Your existing 4mm supply is probably derated from 37A unenclosed to 26A since there is a fair chance that it spends a lot of its life in conduit or surrounded by insulation (see AS/NZ 3008 Table 9 or Chrisps simplified cable ratings in the library, although i haven't been able to successfully open this). 
So,there you have it. One circuit for the cooktops with a separate switch as per AS/NZ 3000 "Wiring Rules" 4.7.1 and another circuit for the oven. Each circuit and its circuit breaker needs to be of sufficient size to supply the rated load of the appliances since when the cook is in hyper mode, all the elements could be on at once.

----------


## kiter

thanks, I had come to this conclusion as the oven turned up with a  13a plug on it. (In the Uk it's possible to just have a 13amp fused power outlet run from the same cable to the consumer unit which then downgrades the protection to 13amp instead of 32amp at the MCB.) The problem I now have is that there is not room for another MCB in the consumer unit. I could run a spur from an existing power outlet (which dishwasher is plugged into), but I am concerned this will be too much load and will keep tripping the MCB. There are two MCB's for power outlets (this is a unit), so first i need to see which ones are on each, but there is only one that i can really run a spur from.
If this is not an option, is there an alternative to getting a sparky to fit a whole new consumer unit - is it possible for them to create a separate one for the oven, or would the cost be about the same? i want to do as much of the wiring/cutting out walls as i can to reduce the cost/time (and i can install rest of kitchen units) so the sparky can just do connections.

----------


## chalkyt

It is not uncommon to fit a separate sub board adjacent to the existing one (if there is room in the cabinet) with the stove MCB on it, and if the circuit arrangements are suitable, swing your other kitchen circuits onto it as well (e.g. kitchen GPOs) just to keep things logical and tidy. Another option is to run sub mains (or use the existing stove circuit for this purpose if it is big enough ( talk to your electrician about this) from the main board to a new kitchen sub board. 
I was always bothered about someone "helping" by doing the wiring for me to use. I usually spent more time checking that it was OK than I would have done doing it myself. The best way for you to help the electrician is to drill the holes in plates, studs and noggings and run a draw wire for him.
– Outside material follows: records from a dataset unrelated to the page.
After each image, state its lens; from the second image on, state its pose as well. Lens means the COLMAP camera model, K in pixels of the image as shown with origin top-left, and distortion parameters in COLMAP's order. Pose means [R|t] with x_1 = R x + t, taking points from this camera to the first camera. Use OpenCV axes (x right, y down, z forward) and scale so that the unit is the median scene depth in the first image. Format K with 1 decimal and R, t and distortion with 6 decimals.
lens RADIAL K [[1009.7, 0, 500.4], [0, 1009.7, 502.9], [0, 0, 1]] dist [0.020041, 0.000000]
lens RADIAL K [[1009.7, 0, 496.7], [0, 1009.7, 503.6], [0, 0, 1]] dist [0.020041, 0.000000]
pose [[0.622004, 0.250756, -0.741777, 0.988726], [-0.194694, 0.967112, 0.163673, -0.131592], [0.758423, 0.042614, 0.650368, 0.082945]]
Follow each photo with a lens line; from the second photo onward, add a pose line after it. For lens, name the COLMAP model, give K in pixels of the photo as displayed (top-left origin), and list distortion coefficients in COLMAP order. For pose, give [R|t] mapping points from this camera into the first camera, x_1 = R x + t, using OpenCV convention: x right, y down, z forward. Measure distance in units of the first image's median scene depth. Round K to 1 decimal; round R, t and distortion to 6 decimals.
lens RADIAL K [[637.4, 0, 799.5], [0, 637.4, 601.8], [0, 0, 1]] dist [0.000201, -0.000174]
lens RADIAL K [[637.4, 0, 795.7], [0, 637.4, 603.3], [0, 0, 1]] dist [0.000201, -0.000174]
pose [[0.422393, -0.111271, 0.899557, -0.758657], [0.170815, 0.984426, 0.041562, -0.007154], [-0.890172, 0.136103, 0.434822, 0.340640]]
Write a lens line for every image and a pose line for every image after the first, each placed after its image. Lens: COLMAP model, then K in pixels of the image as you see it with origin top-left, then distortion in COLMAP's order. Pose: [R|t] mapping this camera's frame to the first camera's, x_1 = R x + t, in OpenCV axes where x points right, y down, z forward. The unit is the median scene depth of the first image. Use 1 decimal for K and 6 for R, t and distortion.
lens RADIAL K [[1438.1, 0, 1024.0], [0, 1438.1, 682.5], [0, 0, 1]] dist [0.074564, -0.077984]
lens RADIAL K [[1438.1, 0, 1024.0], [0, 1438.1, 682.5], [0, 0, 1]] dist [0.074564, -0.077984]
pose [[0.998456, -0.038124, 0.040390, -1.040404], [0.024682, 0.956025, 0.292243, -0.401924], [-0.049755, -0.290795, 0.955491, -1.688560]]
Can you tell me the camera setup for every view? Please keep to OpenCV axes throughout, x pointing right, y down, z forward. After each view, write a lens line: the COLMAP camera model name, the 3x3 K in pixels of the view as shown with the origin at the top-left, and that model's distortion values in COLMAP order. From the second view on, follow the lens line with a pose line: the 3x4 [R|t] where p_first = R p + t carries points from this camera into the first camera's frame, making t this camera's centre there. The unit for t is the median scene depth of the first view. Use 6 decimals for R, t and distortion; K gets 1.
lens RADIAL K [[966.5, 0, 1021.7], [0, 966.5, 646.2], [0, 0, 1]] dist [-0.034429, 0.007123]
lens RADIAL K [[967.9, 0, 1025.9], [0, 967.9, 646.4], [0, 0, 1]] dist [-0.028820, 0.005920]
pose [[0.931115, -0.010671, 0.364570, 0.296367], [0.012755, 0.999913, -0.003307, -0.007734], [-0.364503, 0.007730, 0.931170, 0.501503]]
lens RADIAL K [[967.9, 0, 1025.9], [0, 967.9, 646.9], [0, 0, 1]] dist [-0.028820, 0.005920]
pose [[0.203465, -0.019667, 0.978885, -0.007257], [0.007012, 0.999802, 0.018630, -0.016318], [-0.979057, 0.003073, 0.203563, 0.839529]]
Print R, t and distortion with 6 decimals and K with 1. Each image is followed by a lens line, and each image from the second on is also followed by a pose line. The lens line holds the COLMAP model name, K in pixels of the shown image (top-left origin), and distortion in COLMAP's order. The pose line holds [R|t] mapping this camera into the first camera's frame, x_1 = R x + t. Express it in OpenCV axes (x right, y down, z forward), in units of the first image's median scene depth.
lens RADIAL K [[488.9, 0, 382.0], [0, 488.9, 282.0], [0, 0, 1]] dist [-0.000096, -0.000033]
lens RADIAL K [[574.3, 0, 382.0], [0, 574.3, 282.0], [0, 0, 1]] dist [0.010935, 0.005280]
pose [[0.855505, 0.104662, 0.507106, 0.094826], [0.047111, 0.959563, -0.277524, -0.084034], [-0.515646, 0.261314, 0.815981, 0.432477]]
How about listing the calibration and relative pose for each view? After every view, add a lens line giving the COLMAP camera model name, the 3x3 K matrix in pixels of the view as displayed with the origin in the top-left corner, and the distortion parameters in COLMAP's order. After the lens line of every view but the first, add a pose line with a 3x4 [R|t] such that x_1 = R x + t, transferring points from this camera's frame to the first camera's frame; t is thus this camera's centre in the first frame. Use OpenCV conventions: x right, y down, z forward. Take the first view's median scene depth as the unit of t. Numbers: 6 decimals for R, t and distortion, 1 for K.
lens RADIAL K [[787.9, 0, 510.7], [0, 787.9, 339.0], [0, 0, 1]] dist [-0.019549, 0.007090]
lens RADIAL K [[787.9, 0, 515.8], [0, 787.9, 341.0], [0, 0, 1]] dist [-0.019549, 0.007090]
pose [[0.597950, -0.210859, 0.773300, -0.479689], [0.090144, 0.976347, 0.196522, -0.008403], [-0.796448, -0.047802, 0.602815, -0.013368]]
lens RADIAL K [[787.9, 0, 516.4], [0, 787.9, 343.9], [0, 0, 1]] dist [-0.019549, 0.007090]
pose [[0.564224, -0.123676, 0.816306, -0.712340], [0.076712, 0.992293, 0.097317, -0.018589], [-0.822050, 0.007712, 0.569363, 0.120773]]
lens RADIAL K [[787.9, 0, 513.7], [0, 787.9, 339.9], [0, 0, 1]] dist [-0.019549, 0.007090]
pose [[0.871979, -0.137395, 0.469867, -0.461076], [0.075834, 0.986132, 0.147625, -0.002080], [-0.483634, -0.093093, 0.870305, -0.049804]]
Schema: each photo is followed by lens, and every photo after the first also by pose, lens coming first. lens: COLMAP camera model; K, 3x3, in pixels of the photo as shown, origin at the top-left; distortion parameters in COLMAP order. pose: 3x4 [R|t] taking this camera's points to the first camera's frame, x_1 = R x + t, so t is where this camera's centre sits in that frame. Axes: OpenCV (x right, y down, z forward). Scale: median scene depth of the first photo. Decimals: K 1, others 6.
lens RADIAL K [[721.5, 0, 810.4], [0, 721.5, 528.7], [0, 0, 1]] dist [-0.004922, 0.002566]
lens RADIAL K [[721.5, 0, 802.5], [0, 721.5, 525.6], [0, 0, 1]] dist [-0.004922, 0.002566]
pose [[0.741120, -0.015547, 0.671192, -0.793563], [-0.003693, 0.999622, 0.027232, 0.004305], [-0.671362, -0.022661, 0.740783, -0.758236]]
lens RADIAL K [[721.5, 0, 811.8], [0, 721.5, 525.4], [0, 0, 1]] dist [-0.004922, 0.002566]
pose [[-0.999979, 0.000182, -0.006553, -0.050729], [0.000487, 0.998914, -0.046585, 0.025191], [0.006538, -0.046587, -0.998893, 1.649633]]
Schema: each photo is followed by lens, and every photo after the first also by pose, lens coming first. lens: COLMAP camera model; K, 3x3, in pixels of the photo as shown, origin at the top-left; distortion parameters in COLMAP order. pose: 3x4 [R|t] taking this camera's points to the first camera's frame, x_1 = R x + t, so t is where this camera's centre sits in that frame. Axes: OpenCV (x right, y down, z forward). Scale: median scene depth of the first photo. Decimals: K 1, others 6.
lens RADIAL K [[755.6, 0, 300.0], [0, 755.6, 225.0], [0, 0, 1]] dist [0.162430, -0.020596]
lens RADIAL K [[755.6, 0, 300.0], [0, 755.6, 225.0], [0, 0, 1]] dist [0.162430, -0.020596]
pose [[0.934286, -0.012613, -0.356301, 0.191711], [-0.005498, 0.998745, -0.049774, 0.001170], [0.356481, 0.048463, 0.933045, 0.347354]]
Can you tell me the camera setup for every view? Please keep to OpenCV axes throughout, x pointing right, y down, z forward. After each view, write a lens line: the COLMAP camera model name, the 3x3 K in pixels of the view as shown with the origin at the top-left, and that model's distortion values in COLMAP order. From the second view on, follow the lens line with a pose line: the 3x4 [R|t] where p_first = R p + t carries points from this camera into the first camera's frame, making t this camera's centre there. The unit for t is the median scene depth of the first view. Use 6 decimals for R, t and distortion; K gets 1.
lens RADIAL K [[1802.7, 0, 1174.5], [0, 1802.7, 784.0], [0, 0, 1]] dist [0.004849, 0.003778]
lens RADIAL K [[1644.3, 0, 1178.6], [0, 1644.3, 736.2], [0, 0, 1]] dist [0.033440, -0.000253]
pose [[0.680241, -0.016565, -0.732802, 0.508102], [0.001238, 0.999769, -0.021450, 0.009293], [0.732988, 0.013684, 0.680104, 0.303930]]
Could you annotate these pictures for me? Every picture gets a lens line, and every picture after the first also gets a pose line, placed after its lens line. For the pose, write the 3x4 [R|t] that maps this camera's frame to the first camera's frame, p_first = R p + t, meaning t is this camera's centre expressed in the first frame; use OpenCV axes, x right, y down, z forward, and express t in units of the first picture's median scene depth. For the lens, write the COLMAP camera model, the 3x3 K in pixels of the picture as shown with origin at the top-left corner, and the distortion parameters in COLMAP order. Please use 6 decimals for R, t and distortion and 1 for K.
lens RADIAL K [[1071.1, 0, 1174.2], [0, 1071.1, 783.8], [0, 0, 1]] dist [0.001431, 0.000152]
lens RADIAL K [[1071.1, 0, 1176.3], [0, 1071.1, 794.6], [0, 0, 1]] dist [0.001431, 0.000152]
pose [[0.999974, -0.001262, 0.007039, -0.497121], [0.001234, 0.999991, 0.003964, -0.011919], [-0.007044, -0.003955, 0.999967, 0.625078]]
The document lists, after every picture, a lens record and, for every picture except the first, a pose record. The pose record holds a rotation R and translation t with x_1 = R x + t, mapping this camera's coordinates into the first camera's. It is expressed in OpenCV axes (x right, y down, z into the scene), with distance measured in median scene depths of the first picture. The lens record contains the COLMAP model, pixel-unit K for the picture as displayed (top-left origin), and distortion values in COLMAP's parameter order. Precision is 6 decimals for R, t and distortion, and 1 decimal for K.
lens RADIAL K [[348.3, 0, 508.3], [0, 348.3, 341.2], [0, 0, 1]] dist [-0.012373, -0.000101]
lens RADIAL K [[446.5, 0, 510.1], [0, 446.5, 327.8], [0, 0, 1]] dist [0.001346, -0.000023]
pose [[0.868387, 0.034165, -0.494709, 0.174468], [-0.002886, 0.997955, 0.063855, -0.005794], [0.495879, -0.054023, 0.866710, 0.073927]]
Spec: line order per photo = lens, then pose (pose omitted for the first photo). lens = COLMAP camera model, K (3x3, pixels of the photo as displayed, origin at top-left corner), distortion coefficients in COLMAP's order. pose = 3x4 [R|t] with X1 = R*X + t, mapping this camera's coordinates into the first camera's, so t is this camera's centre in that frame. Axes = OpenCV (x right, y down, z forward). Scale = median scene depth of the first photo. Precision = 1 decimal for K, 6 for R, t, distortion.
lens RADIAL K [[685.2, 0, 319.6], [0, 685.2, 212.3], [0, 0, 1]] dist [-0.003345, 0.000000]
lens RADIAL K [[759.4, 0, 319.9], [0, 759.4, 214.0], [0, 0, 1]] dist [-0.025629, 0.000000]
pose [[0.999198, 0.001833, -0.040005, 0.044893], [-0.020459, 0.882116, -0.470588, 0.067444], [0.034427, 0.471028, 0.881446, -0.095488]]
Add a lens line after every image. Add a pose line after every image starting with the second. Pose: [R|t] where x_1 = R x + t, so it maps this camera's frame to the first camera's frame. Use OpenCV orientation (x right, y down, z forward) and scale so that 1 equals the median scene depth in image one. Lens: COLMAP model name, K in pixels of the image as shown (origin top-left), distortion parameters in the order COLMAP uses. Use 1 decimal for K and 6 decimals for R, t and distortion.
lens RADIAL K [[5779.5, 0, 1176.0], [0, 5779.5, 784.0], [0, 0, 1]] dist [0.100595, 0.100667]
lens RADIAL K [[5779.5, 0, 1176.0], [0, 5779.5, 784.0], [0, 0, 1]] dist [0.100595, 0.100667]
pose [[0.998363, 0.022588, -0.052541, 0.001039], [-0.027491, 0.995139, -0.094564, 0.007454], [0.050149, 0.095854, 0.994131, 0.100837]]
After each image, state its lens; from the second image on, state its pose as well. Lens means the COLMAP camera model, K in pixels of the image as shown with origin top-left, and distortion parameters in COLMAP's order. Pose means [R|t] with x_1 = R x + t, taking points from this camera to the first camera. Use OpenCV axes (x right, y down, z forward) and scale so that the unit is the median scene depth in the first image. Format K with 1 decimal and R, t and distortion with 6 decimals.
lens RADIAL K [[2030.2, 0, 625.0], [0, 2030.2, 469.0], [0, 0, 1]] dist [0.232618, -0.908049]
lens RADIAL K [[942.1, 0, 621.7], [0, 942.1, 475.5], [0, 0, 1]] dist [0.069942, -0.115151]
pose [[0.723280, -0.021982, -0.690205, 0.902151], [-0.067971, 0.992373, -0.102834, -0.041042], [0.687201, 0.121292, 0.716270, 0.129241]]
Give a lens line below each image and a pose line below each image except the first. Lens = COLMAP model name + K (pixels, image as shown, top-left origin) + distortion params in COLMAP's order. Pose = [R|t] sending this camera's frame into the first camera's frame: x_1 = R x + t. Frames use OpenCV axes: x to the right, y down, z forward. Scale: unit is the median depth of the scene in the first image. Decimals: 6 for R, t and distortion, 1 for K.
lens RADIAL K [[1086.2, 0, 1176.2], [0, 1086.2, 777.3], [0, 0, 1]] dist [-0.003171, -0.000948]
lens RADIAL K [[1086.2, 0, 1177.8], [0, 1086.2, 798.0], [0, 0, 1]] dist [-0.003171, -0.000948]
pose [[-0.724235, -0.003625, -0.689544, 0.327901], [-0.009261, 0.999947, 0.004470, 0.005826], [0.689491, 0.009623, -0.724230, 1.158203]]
If you do this, make sure that the cable can be pulled in easily with no bends, runs are straight and easy to get to and the holes are big enough to fit several cables through and are in the centre of the timber (AS3000 requires that cables are free to move and are 50mm from the wall surface i.e.90mm stud plus 2x10mm gyprock puts the centre of the stud 55mm from each surface = OK). This will reduce his labour and make "3/5 of bugger all" difference to the cost of cable etc.

----------